Suatu perjalanan yang harus ditempuh tidak hanya cuman hitungan jam layaknya lewat jalan tol. Tetapi perjalanan yang ditempuh bertahun-tahun. Dan itu yang terjadi…
Berbeda dengan gaya hidup masa kini yang di sekitar kita banyak bermunculan obyek witasa, sentra kuliner maupun kepungan mall yang mulai meredup.
Saat tubuh letih, lesu dan lelah, masih ada tempat-tempat yang bisa dijadikan hiburan dan cuci mata, atau nonton bioskop atau pergi healing. Bisa membayangkan bagaimana perbedaaan kehidupan saat itu kan ?

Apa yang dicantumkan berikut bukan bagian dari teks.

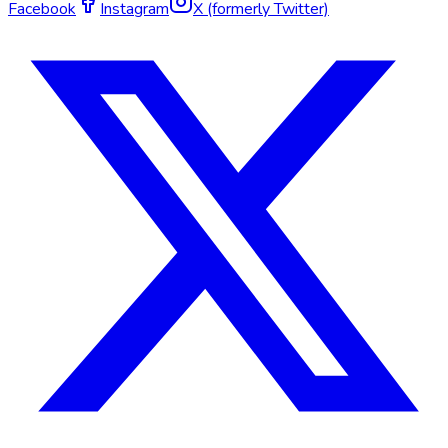
Facebook
Instagram
X (formerly Twitter)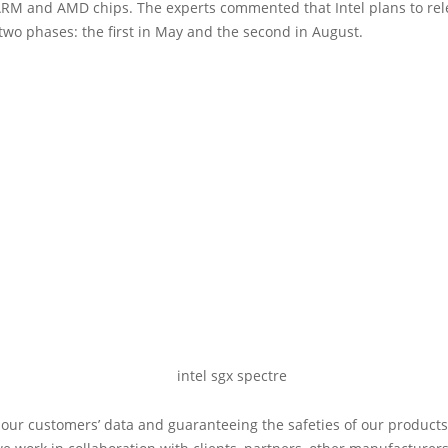
 ARM and AMD chips. The experts commented that Intel plans to re
two phases: the first in May and the second in August.
 our customers’ data and guaranteeing the safeties of our products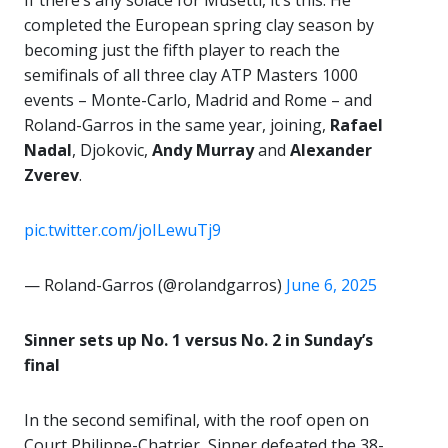
If there’s any solace for Musetti, it’s this: He
completed the European spring clay season by
becoming just the fifth player to reach the
semifinals of all three clay ATP Masters 1000
events – Monte-Carlo, Madrid and Rome – and
Roland-Garros in the same year, joining,
Rafael
Nadal
, Djokovic,
Andy Murray
and
Alexander
Zverev
.
pic.twitter.com/joILewuTj9
— Roland-Garros (@rolandgarros)
June 6, 2025
Sinner sets up No. 1 versus No. 2 in Sunday’s
final
In the second semifinal, with the roof open on
Court Philippe-Chatrier, Sinner defeated the 38-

Rutinitas dan aktifitas dalam mengejar kebutuhan kehidupan sehari-hari yang kian berat. Jebakan kemacetan di jalanan, himpitan ekonomi bahkan kegamangan dalam hidup berke- iman-an membuat semakin banyak orang mengalami gejala stress yang berkepanjangan.

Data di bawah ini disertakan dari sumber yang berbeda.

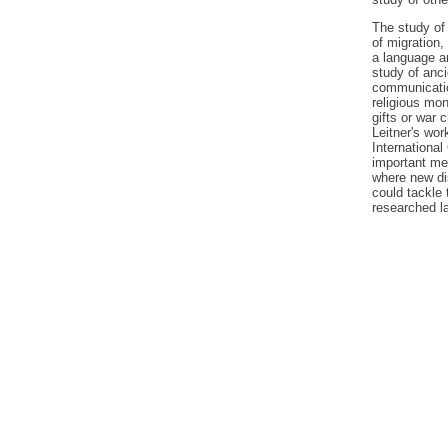
The study of 
of migration,
a language a
study of anci
communicatio
religious mon
gifts or war 
Leitner's work
International
important me
where new di
could tackle
researched la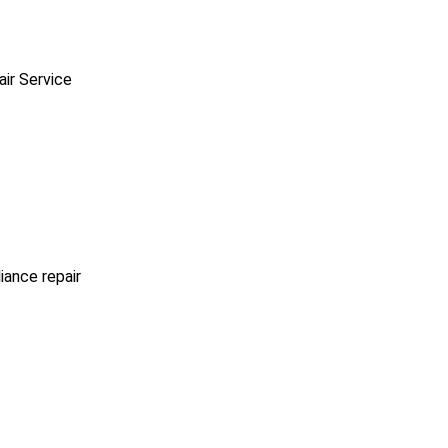
ir Service
iance repair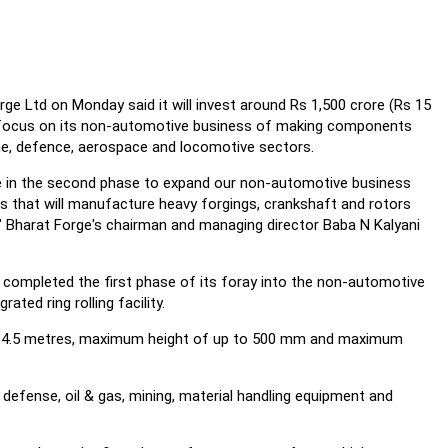
 Ltd on Monday said it will invest around Rs 1,500 crore (Rs 15
to focus on its non-automotive business of making components
ne, defence, aerospace and locomotive sectors.
re in the second phase to expand our non-automotive business
es that will manufacture heavy forgings, crankshaft and rotors
s," Bharat Forge's chairman and managing director Baba N Kalyani
ompleted the first phase of its foray into the non-automotive
ated ring rolling facility.
of 4.5 metres, maximum height of up to 500 mm and maximum
, defense, oil & gas, mining, material handling equipment and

Memang banyak hambatan dan halangan dalam perjalanan kehidupan ini. Baik secara jasmani maupun secara rohani. Rasa bosan dalam melangkah di dalam perjalanan panjang yang melelahkan, bisa membuat membuat orang kembali berkeluh kesah dan bersungut-sungut dalam ketidakpuasan akan Kasih Tuhan.
Sebuah realita dari pertanyaan rombongan yang keluar dari era perbudakan di Mesir yang dipimpin Musa. Mengapa kamu memimpin kami keluar dari Mesir ? Supaya kami mati di padang gurun ini ? Pertanyaan yang menohok dan juga menjebak akan makna kehidupan yang sesungguhnya. Ketika yang diajukan adalah tuntutan dan tuntutan hidup, berulang-ulang.

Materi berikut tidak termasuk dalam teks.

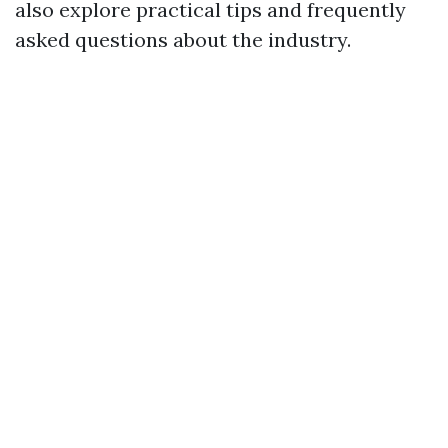
also explore practical tips and frequently
asked questions about the industry.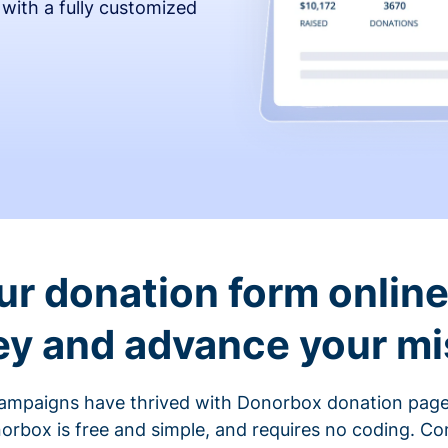
 with a fully customized
ur donation form online 
y and advance your mi
ampaigns have thrived with Donorbox donation page
rbox is free and simple, and requires no coding. C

Rasanya dalam melangkah hari lepas hari dengan segala aktifitasnya, dengan bersandar kepada ke-iman-an Sang Khalik, akan ditemui semua hal yang berkenaan dengan rasa syukur maupun sungutan.
Seringkali kita lupa akan peranan Sang Pencipta, bagaimana Tuhan itu memiliki Kasih yang sempurna tetapi sekaligus bisa berlaku Adil di dalam segala aspek.
Dalam artian, siapapun yang tidak taat kepada-NYA, akan menerima hukuman sebagai konsekuensi atas ketidak taatannya. Begitu juga sebaliknya.
Seperti layaknya hukum fisika. Tekanan berbanding lurus dengan gaya. Semakin banyak gaya, semakin besar tekanan. Jadi jika hidup banyak tekanan, bisa jadi karena kita banyak gaya.
Jadi jangan heran kalau tiba-tiba ada sesuatu yang mengejutkan terjadi di sekeliling kehidupan kita, sekalipun kita merasa bahwa hidup kita sudah baik-baik saja dengan standar ke-iman-an menurut akal pikiran kita sendiri. Kebejatan moral dan tidak adanya ucapan syukur dan terima kasih lewat bibir ini kepada Sang Khalik, bisa menjadikan timbangan hidup berat sebelah.
Sampai hari ini kita tidak tahu, jangan-jangan hidup kita masih sering membuat Tuhan meneteskan airmatanya karena tingkah laku kita dalam melangkah.